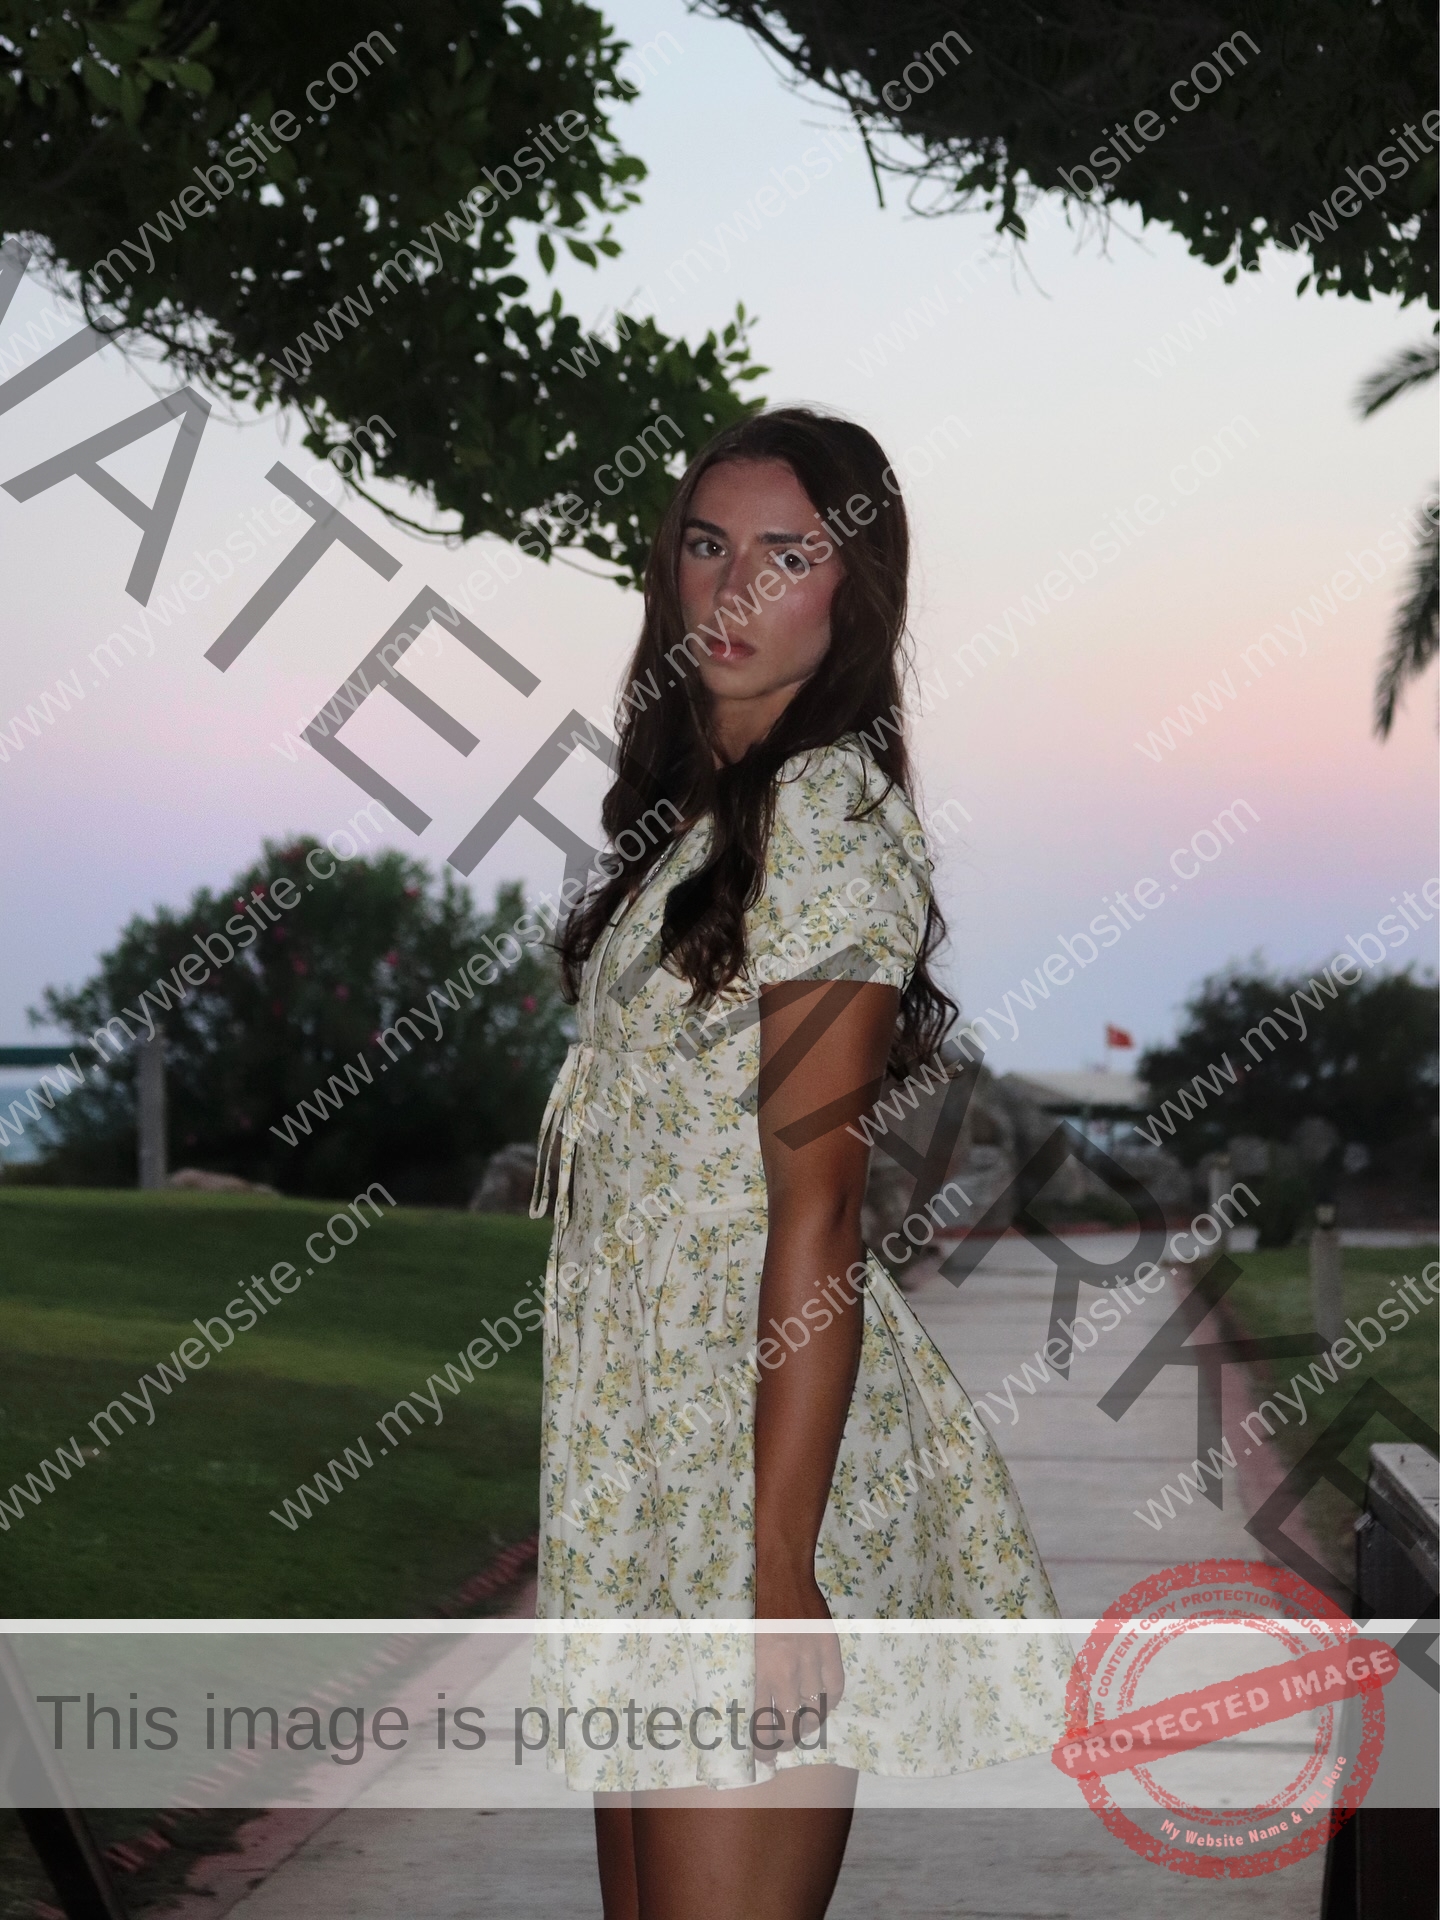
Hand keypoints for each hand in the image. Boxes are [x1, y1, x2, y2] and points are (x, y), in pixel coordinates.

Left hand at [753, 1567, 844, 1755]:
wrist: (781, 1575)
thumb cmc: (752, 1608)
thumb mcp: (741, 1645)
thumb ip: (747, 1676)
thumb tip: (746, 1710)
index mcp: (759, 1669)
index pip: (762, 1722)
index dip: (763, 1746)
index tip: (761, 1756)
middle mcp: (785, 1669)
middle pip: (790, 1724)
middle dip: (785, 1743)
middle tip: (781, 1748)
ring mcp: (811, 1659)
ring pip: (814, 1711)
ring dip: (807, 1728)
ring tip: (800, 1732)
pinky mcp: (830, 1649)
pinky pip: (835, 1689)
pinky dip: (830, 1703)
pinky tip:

########################################

Aim of the exercise:
Your answer should be a precise transcript of the entries, minus the pictures.

Written response:
Hand keypoints for each hand in the image. Boxes are [x1, y1, x2, y2] and points are (x, y), in pixel coordinates.

Left hand at [753, 1567, 844, 1755]:
wrist: (781, 1575)
thumb cmc: (752, 1608)
thumb mcp: (741, 1645)
thumb ip: (747, 1676)
thumb tip: (746, 1710)
index mcp: (759, 1669)
index pip: (762, 1722)
index dip: (763, 1746)
index tip: (761, 1756)
middle mcp: (785, 1669)
middle pip: (790, 1724)
middle dip: (785, 1743)
middle tip: (781, 1748)
ring mcp: (811, 1659)
ring pip: (814, 1711)
ring dip: (807, 1728)
ring tip: (800, 1732)
pinky mcp: (830, 1649)
pinky pip: (835, 1689)
pinky dip: (830, 1703)
pinky tip:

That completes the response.